The task: Report back every line of the entries that contains "SQUARE", exactly as written.

Exercise data: Begin

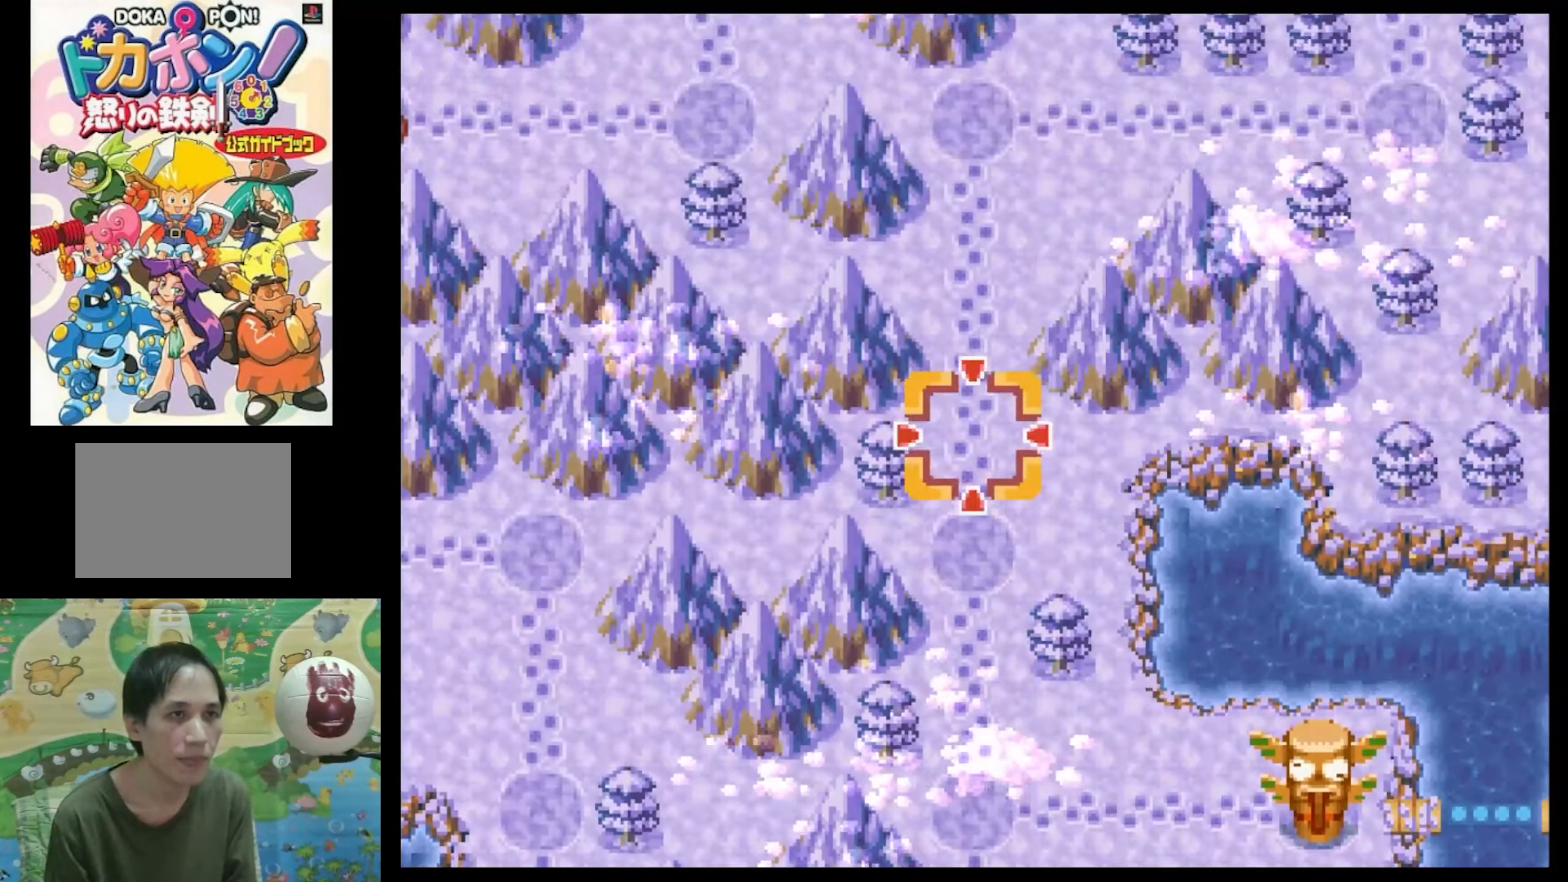
{"buttons": ["SQUARE", "DPAD_RIGHT"], "events": [[150, "DPAD_UP", "up"], [150, "SQUARE", "up"], [500, "DPAD_RIGHT", "down"], [500, "SQUARE", "down"]]}
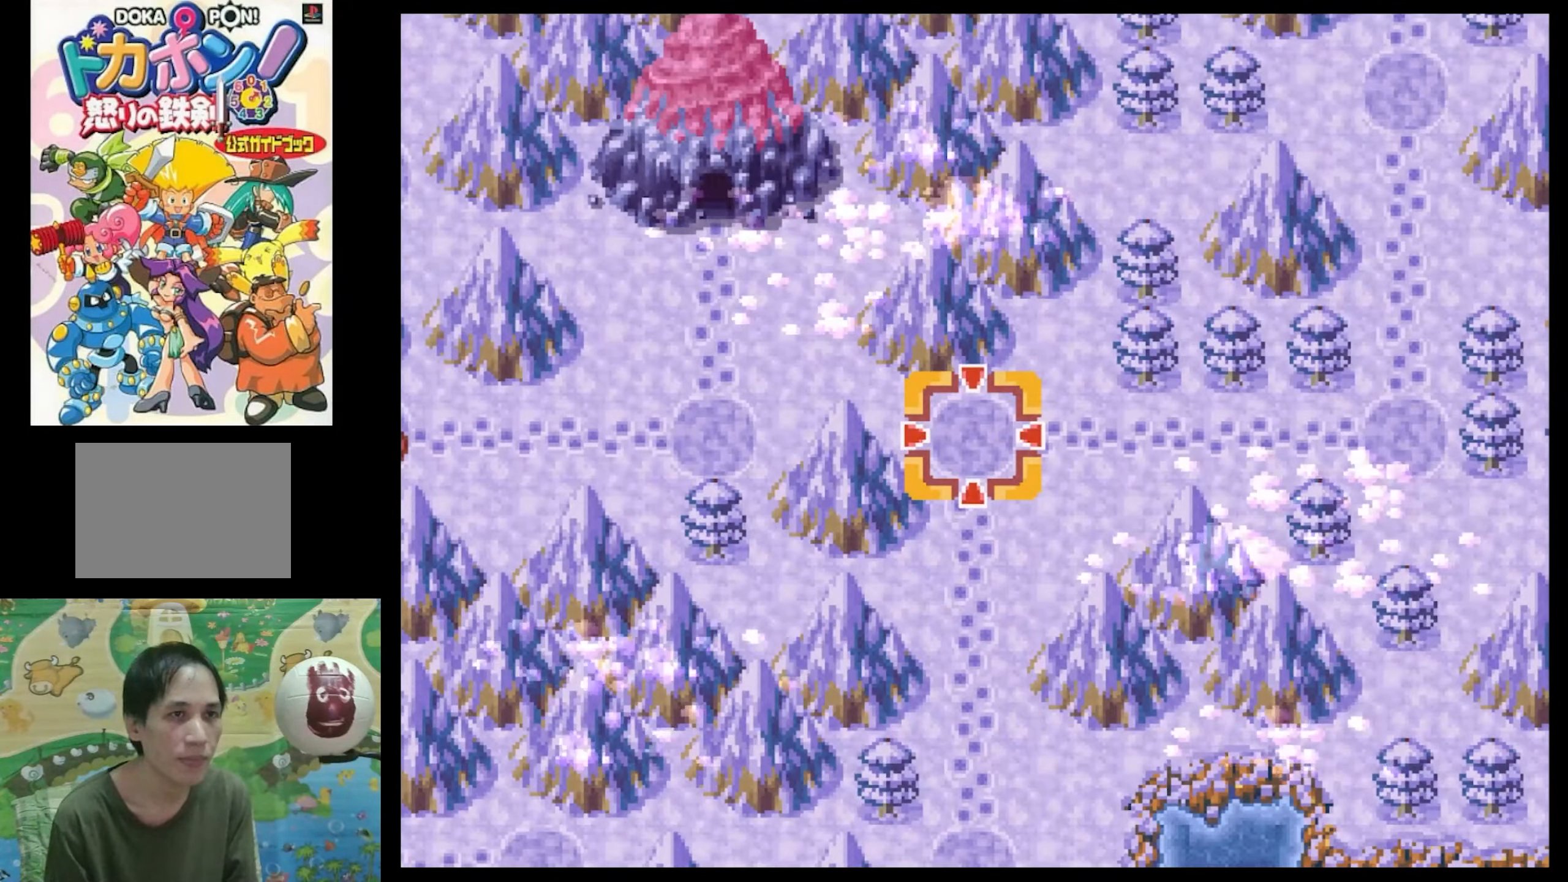
{"buttons": ["SQUARE", "DPAD_UP"], "events": [[166, "DPAD_RIGHT", "up"], [233, "SQUARE", "up"], [250, "DPAD_UP", "down"], [300, "SQUARE", "down"]]}
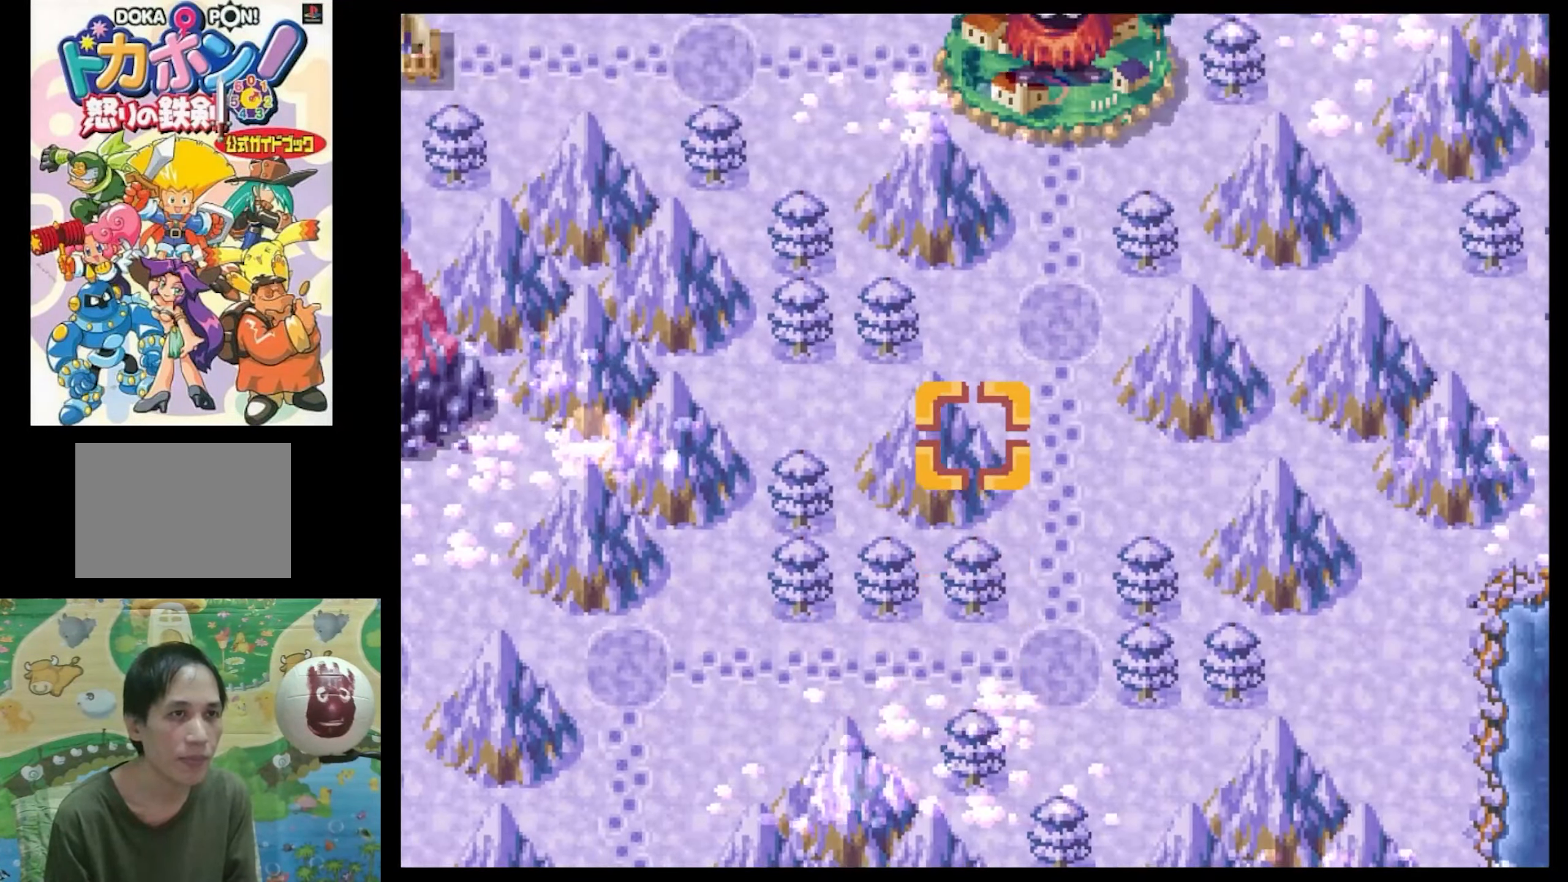
{"buttons": ["DPAD_UP"], "events": [[66, "DPAD_UP", "up"], [66, "SQUARE", "up"], [500, "DPAD_UP", "down"]]}
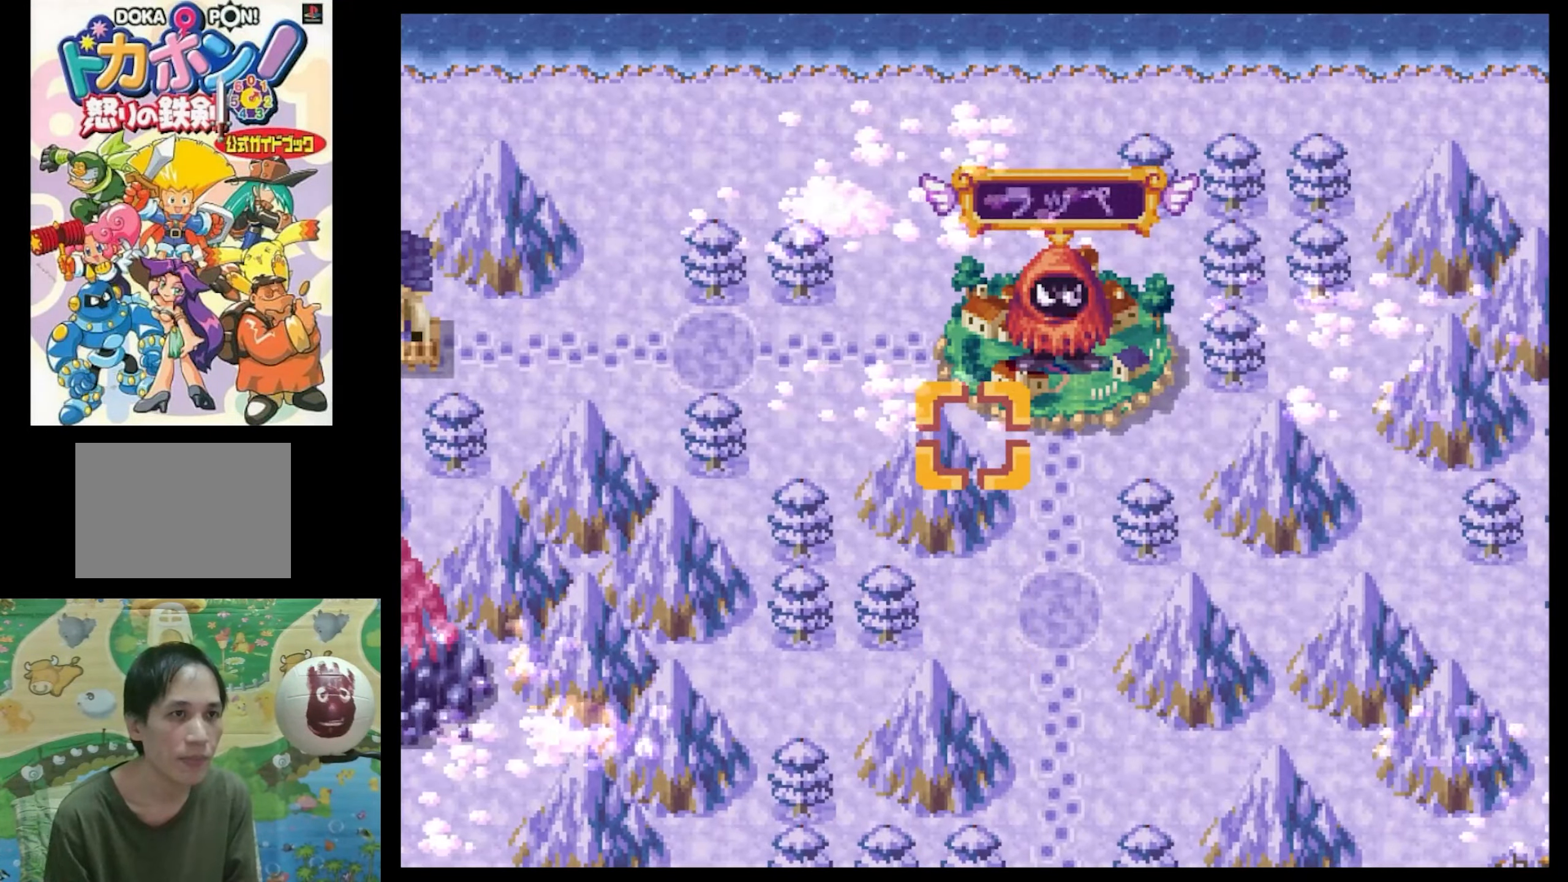
{"buttons": [], "events": [[150, "DPAD_UP", "up"], [333, "DPAD_RIGHT", "down"], [433, "DPAD_RIGHT", "up"]]}
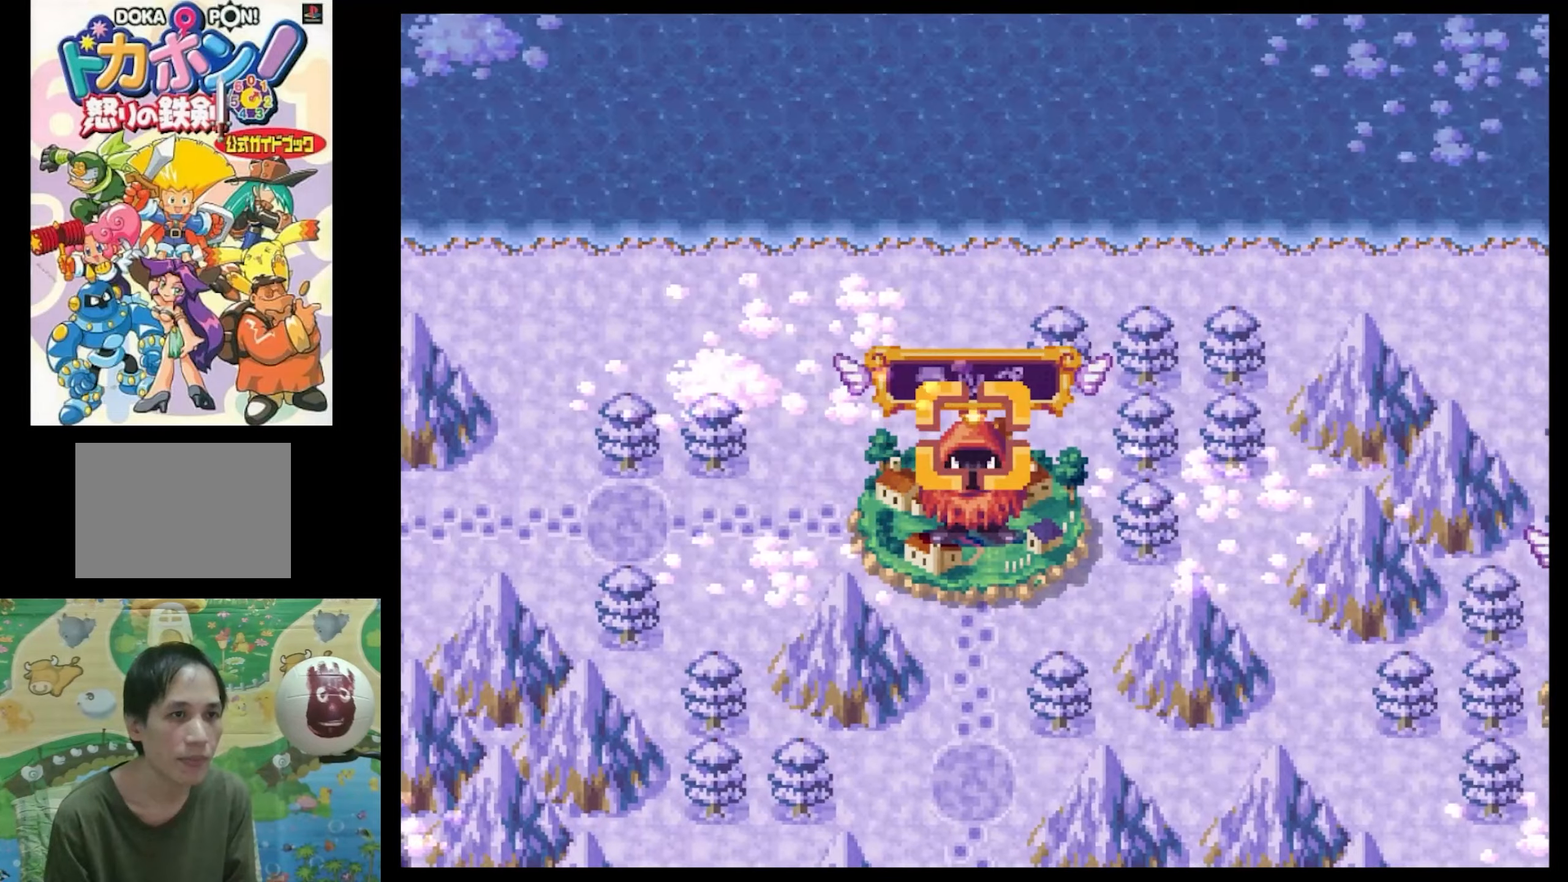
{"buttons": ["SQUARE", "DPAD_DOWN", "DPAD_LEFT"], "events": [[350, "DPAD_DOWN", "down"], [433, "SQUARE", "down"], [467, "DPAD_LEFT", "down"]]}
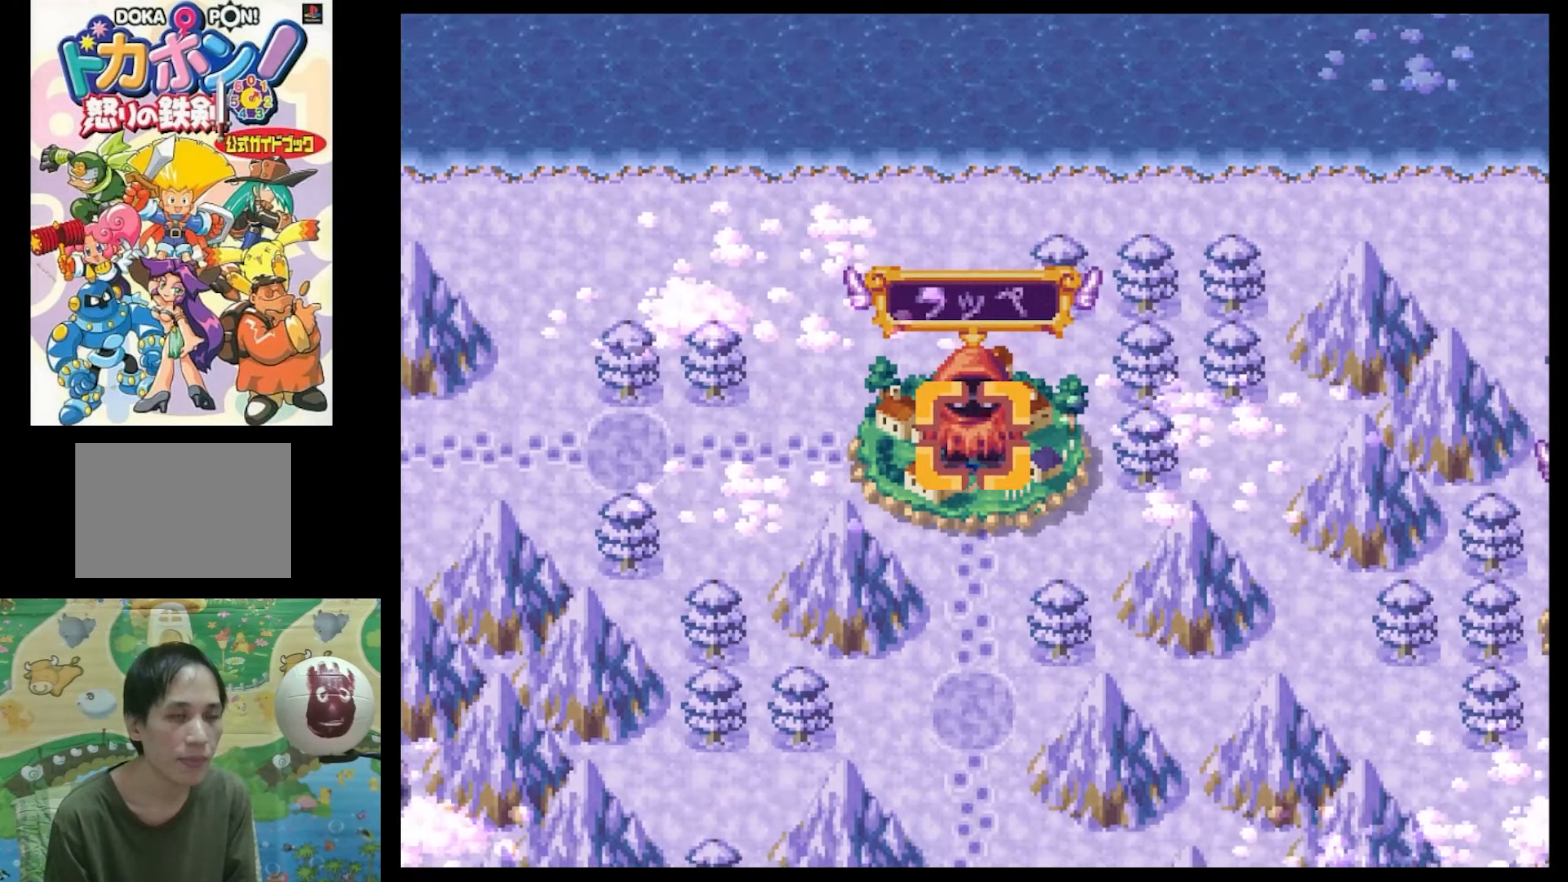
{"buttons": ["SQUARE", "DPAD_DOWN"], "events": [[17, "DPAD_DOWN", "up"], [350, "DPAD_DOWN", "down"], [367, "DPAD_LEFT", "up"]]}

Exercise data: End

Solution for this exercise:
{"buttons": ["SQUARE", "DPAD_RIGHT"], "events": [[150, "DPAD_UP", "up"], [150, "SQUARE", "up"], [500, "DPAD_RIGHT", "down"], [500, "SQUARE", "down"]]}
{"buttons": ["SQUARE", "DPAD_UP"], "events": [[166, "DPAD_RIGHT", "up"], [233, "SQUARE", "up"], [250, "DPAD_UP", "down"], [300, "SQUARE", "down"]]}
{"buttons": ["DPAD_UP"], "events": [[66, "DPAD_UP", "up"], [66, "SQUARE", "up"], [500, "DPAD_UP", "down"]]}
{"buttons": ["SQUARE", "DPAD_DOWN", "DPAD_LEFT"], "events": [[350, "DPAD_DOWN", "down"], [433, "SQUARE", "down"], [467, "DPAD_LEFT", "down"]]}
{"buttons": ["SQUARE", "DPAD_DOWN"], "events": [[17, "DPAD_DOWN", "up"], [350, "DPAD_DOWN", "down"], [367, "DPAD_LEFT", "up"]]}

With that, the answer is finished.